Data extracts ▸
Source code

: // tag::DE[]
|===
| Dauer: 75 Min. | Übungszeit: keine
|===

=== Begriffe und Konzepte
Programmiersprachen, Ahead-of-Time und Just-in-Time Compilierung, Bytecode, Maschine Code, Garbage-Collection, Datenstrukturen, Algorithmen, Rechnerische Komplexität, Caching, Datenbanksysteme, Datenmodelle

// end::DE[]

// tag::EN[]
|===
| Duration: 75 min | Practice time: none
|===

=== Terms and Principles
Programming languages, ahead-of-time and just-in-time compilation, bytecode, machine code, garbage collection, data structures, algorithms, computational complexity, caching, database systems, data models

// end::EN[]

Exercise brief ▸
Only the lines from the top of the data through the line that contains "Terms and Principles" should be quoted, exactly as they stand.

Exercise solution ▸
Source code

: // tag::DE[]
|===
| Dauer: 75 Min. | Übungszeit: keine
|===

=== Begriffe und Konzepte
Programmiersprachen, Ahead-of-Time und Just-in-Time Compilierung, Bytecode, Maschine Code, Garbage-Collection, Datenstrukturen, Algorithmen, Rechnerische Komplexität, Caching, Datenbanksysteme, Datenmodelle

// end::DE[]

// tag::EN[]
|===
| Duration: 75 min | Practice time: none
|===

=== Terms and Principles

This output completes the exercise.